Intrinsic Analysis of the Sample Fr\'echet Mean and Sample Mean of Complex Wishart Matrices

TL;DR

This paper compares the intrinsic bias and risk of the sample mean and Fréchet mean for complex covariance matrices, finding the simple average generally performs better.

Contribution

It provides a geometric analysis of averaging methods for complex Wishart matrices, showing the simple average outperforms the Fréchet mean.

Findings

Simple average has lower intrinsic bias.

Simple average has lower asymptotic Riemannian risk.

Simple average is preferred overall for covariance estimation.

Abstract

We consider two types of averaging of complex covariance matrices, a sample mean (average) and the sample Fr\'echet mean.

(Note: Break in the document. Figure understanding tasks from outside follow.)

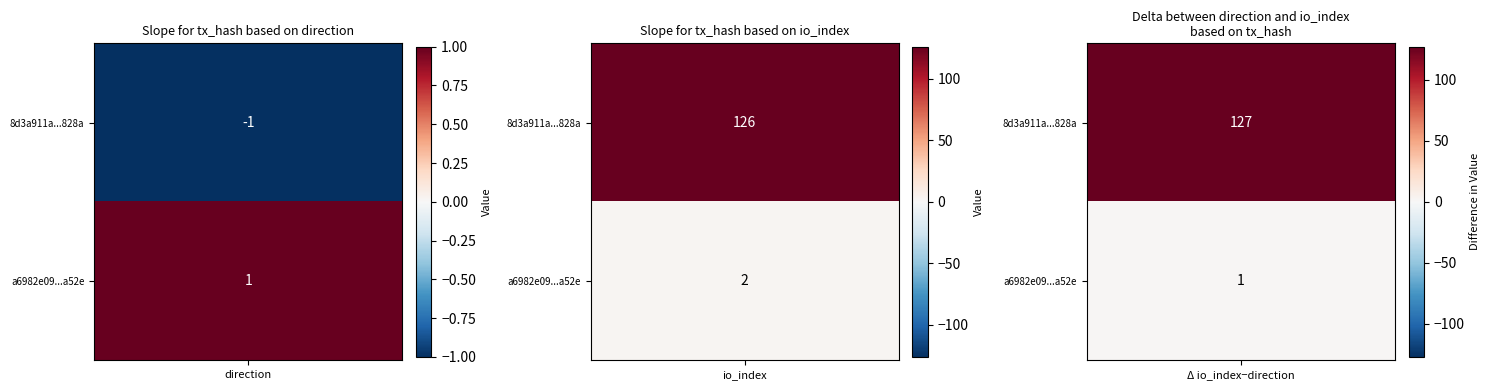

Read the a6982e094a80ddae50f3a8c0591033216734a52 value at 1.

2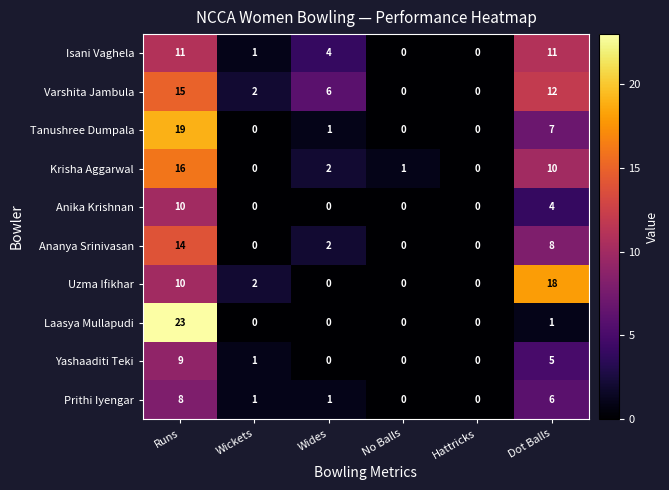

Which series changed the most between Wickets and Wides?

Varshita Jambula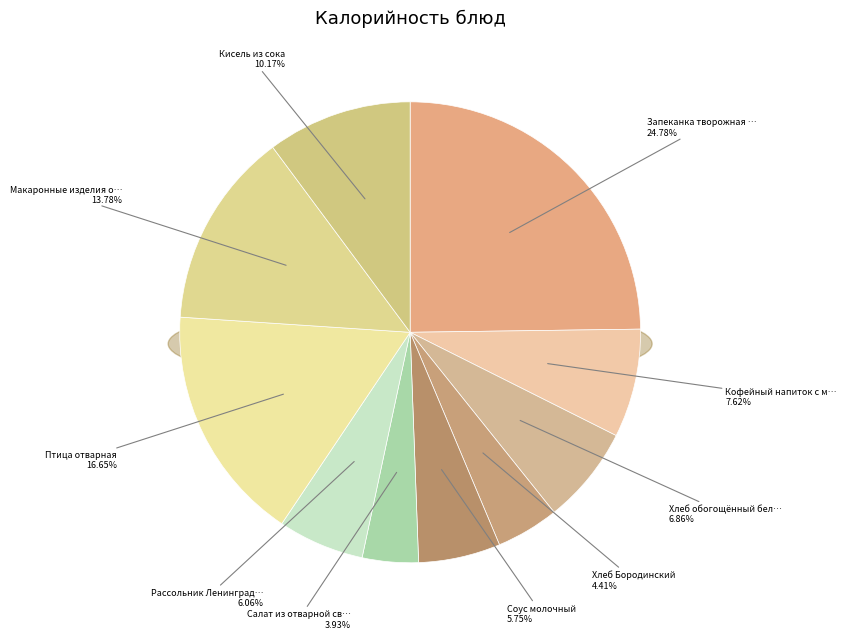

Which slice is the largest?

Запеканка творожная с морковью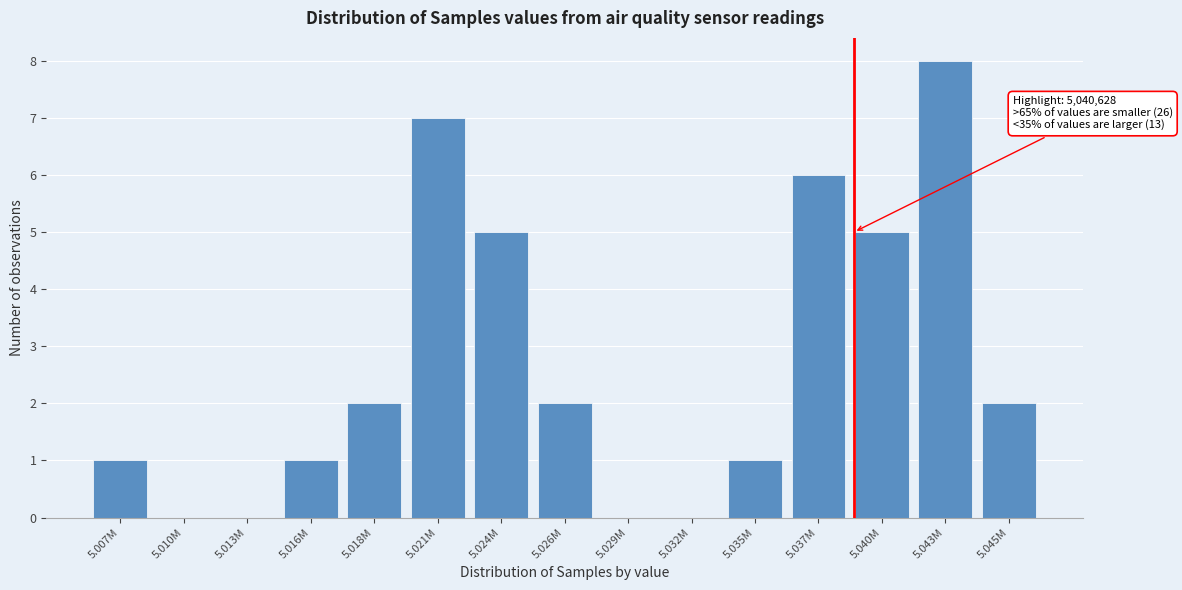

Reading left to right, transcribe all the data shown in this chart.

5.007M=1	5.010M=0	5.013M=0	5.016M=1	5.018M=2	5.021M=7	5.024M=5	5.026M=2	5.029M=0	5.032M=0	5.035M=1	5.037M=6	5.040M=5	5.043M=8	5.045M=2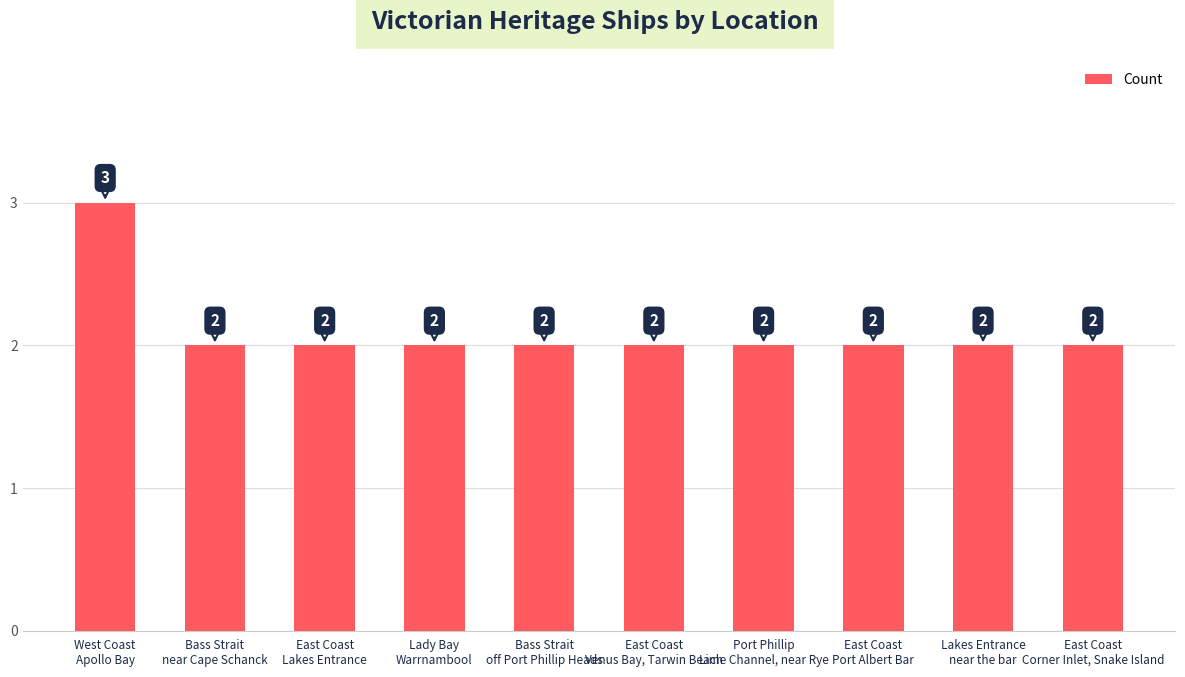

What is the label of the 5th bar from the right?

East Coast
Venus Bay, Tarwin Beach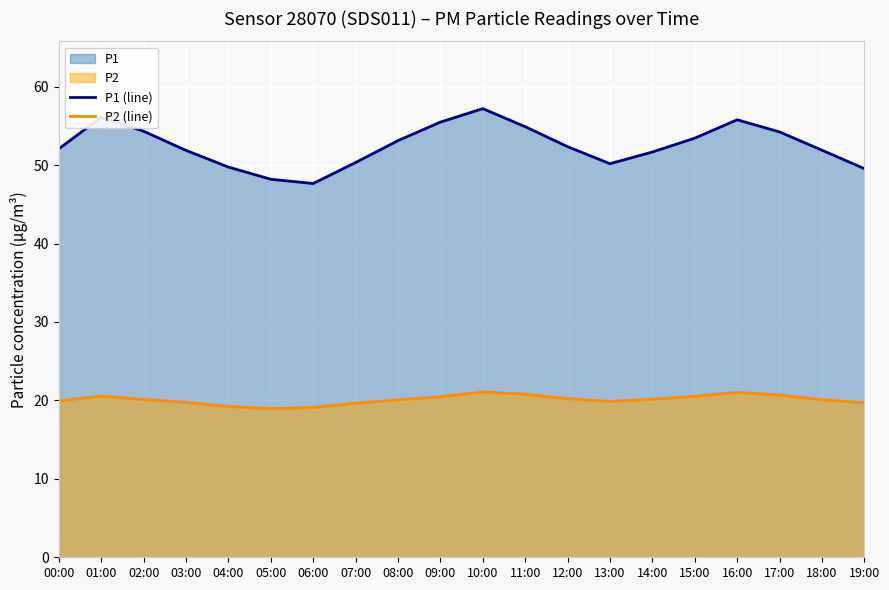

What is the difference between the P2 (line) values at 09:00 and 01:00?

0.1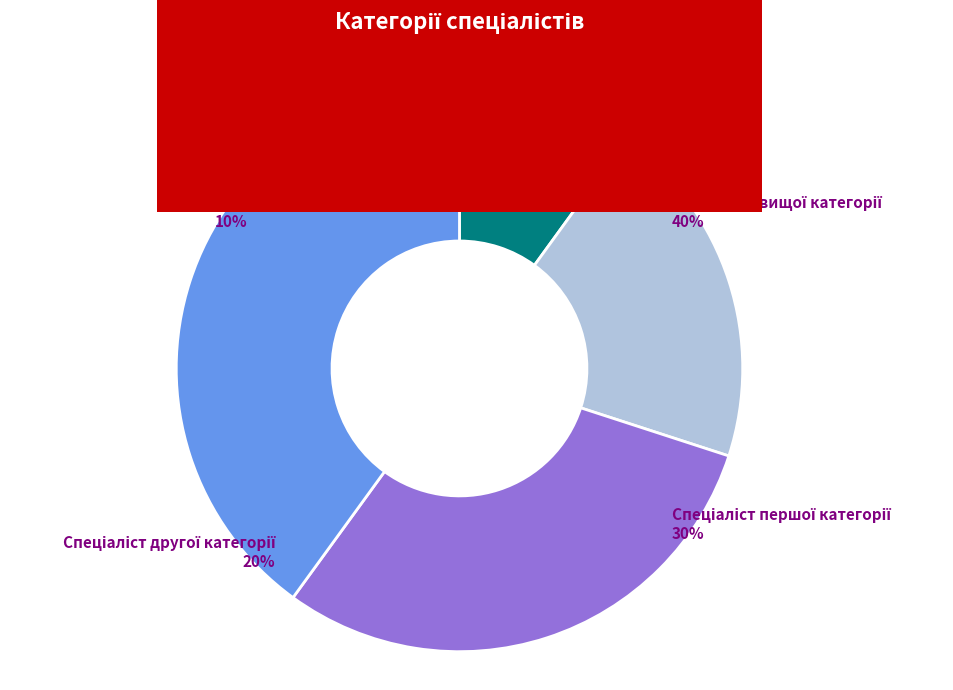

To the nearest percent, what is the difference between the Спеціаліст першої категорії and Спеціаліст вищої категорії slice percentages?

10%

We analyse the performance of these quantities as estimators for the true covariance matrix via `intrinsic' versions of bias and mean square error, a methodology which takes account of geometric structure. We derive simple expressions for the intrinsic bias in both cases, and the simple average is seen to be preferable. The same is true for the asymptotic Riemannian risk, and for the Riemannian risk itself in the scalar case. Combined with a similar preference for the simple average using non-intrinsic analysis, we conclude that the simple average is preferred overall to the sample Fr\'echet mean in this context.